(Document text begins)

[linux-audio-user] Re: prebuilt tools (long!)

Jan Depner eviltwin69 at cableone.net
Fri Oct 10 23:54:00 EDT 2003


Jonathan,

	You work on code for supercollider?  Interesting.  A close friend of
mine was working on that before it got shut down.  PhD in particle
physics.  Worked at Fermi Lab prior to that.  He uses Linux now as do
I.  What, exactly, was your point?

Jan

On Fri, 2003-10-10 at 20:58, Jonathan Segel wrote:
> 	thanks to all who read that missive and responded, very 
> interesting. lest you all think that i was complaining about the 
> state of linux audio, i assure you i was not. i had interpreted 
> earlier posts to be asking why more people weren't using linux audio 
> tools, so i gave an example of somebody who had been working in 
> another world and was moving into linux.
> 	i love the process of learning new things, gotta keep the old 
> dog young, so for me learning more about how the hardware really 
> interacts with the software is an interesting puzzle to work through 
> --i feel the same way about writing code for supercollider. i don't 
> come from a background of writing code so the process of learning how 
> to do it is both frustrating and exciting --logic puzzles.
> 
> 	though not necessary, i should clarify my statements about 
> film and music industry media moving through macs, i meant mostly in 
> terms of recording (audio), editing and mixing (both video and 
> audio). certainly all the major visual-effect rendering has been cgi 
> -moving to almost all linux now. (though my friends at pixar imply 
> that there's some "upper management" pressure to sell renderman for 
> mac g5s...but then they'd actually have to man the phones for tech 
> support.. heh.)

(Document text ends)
(Data records begins)

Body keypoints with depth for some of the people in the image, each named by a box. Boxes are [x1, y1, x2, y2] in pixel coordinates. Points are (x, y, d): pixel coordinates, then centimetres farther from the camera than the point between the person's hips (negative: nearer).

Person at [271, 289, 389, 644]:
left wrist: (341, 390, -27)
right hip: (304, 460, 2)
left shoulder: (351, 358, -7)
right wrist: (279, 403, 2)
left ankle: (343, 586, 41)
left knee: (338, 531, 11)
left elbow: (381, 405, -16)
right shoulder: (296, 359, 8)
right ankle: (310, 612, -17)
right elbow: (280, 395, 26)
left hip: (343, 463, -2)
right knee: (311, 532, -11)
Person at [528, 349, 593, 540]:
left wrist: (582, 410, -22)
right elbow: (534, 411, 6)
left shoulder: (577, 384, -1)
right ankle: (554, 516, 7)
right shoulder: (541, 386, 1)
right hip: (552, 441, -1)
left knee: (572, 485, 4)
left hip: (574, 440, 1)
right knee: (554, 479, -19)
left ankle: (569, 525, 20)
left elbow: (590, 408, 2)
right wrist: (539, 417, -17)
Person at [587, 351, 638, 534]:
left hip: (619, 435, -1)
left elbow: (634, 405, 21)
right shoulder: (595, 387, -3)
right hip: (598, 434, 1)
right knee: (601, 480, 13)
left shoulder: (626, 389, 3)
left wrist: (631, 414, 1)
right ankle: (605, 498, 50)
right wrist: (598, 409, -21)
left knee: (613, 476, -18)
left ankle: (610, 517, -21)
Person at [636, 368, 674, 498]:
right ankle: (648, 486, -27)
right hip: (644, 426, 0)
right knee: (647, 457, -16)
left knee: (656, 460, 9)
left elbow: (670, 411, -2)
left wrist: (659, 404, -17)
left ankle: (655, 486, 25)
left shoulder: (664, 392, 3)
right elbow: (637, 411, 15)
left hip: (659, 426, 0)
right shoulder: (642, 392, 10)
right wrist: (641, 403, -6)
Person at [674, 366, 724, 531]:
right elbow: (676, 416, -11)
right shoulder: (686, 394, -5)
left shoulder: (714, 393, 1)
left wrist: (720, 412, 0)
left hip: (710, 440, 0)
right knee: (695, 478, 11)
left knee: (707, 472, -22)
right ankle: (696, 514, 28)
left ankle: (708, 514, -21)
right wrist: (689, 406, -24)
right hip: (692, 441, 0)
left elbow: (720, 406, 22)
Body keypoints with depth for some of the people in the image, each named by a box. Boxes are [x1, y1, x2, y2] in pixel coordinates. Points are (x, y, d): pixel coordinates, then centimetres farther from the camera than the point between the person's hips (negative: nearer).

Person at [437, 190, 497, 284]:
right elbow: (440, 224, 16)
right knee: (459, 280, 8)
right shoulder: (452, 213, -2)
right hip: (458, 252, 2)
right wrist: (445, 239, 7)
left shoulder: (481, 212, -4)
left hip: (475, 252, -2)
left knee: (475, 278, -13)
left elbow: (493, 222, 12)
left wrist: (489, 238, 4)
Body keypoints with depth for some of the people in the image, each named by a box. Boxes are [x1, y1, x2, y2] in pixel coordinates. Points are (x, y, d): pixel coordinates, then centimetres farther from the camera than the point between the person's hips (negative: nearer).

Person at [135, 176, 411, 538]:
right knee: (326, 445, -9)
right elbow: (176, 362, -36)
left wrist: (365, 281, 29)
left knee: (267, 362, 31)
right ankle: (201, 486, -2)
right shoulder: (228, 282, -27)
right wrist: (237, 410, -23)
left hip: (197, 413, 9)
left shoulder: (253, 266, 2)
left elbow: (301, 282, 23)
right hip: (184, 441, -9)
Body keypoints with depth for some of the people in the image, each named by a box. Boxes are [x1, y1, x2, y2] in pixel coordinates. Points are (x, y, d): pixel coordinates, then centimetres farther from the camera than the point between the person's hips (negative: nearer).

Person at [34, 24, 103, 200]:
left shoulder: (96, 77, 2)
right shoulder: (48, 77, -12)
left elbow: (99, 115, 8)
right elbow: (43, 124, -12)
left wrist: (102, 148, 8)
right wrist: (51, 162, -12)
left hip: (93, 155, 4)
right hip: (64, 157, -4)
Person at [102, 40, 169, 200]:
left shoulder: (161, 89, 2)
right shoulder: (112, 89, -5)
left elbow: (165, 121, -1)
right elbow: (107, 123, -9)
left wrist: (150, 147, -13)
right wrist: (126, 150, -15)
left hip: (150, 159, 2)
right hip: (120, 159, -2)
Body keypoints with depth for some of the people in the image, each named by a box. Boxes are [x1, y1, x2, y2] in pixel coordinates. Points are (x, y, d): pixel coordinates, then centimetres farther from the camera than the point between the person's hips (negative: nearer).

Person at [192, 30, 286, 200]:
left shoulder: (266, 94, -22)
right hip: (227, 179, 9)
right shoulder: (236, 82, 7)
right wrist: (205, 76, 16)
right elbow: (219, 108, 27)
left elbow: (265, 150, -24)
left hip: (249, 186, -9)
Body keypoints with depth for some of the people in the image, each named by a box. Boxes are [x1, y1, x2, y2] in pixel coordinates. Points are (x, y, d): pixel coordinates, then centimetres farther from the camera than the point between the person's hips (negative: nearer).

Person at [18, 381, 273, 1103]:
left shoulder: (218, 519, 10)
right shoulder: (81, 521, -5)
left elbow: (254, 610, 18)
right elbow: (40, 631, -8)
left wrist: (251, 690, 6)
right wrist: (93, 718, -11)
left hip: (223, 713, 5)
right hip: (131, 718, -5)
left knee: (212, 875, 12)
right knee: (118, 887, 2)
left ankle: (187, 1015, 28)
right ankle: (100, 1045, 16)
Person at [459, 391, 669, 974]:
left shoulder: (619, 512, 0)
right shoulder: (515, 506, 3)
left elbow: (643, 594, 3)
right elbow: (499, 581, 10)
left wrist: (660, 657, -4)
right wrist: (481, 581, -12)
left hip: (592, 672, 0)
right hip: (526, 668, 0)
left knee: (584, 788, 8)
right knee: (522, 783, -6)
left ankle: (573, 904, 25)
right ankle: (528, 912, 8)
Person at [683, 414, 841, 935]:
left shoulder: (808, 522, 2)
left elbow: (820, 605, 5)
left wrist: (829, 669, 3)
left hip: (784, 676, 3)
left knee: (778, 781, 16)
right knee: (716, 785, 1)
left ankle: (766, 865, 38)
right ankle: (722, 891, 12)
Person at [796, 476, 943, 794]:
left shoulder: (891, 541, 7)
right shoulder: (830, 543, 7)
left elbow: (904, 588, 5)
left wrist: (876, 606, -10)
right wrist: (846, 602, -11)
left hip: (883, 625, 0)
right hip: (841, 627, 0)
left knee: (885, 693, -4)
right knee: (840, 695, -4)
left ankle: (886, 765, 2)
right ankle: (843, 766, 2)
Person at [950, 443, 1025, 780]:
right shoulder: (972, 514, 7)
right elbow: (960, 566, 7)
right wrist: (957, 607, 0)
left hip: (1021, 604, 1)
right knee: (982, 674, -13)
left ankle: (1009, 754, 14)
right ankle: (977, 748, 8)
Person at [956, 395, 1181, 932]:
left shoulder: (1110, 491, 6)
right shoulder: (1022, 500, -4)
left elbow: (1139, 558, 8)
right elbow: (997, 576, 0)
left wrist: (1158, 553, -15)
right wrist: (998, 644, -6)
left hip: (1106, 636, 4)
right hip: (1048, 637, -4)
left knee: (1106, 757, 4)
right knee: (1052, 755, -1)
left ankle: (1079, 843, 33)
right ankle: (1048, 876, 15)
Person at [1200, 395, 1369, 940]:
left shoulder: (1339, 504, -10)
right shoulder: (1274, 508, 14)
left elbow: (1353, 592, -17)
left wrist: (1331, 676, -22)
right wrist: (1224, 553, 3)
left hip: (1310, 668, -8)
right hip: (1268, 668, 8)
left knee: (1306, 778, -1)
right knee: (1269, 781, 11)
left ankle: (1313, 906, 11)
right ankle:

(Data records ends)

*Work to complete*: Reproduce the mailing list message word for word, from its subject line to its final line. The entries were drawn from a separate source.

*Solution for this exercise*:
[linux-audio-user] Re: prebuilt tools (long!)

Jan Depner eviltwin69 at cableone.net
Fri Oct 10 23:54:00 EDT 2003


Jonathan,

	You work on code for supercollider?  Interesting.  A close friend of
mine was working on that before it got shut down.  PhD in particle
physics.  Worked at Fermi Lab prior to that.  He uses Linux now as do
I.  What, exactly, was your point?

Jan

On Fri, 2003-10-10 at 20:58, Jonathan Segel wrote:
> 	thanks to all who read that missive and responded, very 
> interesting. lest you all think that i was complaining about the 
> state of linux audio, i assure you i was not. i had interpreted 
> earlier posts to be asking why more people weren't using linux audio 
> tools, so i gave an example of somebody who had been working in 
> another world and was moving into linux.
> 	i love the process of learning new things, gotta keep the old 
> dog young, so for me learning more about how the hardware really 
> interacts with the software is an interesting puzzle to work through 
> --i feel the same way about writing code for supercollider. i don't 
> come from a background of writing code so the process of learning how 
> to do it is both frustrating and exciting --logic puzzles.
> 
> 	though not necessary, i should clarify my statements about 
> film and music industry media moving through macs, i meant mostly in 
> terms of recording (audio), editing and mixing (both video and 
> audio). certainly all the major visual-effect rendering has been cgi 
> -moving to almost all linux now. (though my friends at pixar imply 
> that there's some "upper management" pressure to sell renderman for 
> mac g5s...but then they'd actually have to man the phones for tech 
> support.. heh.)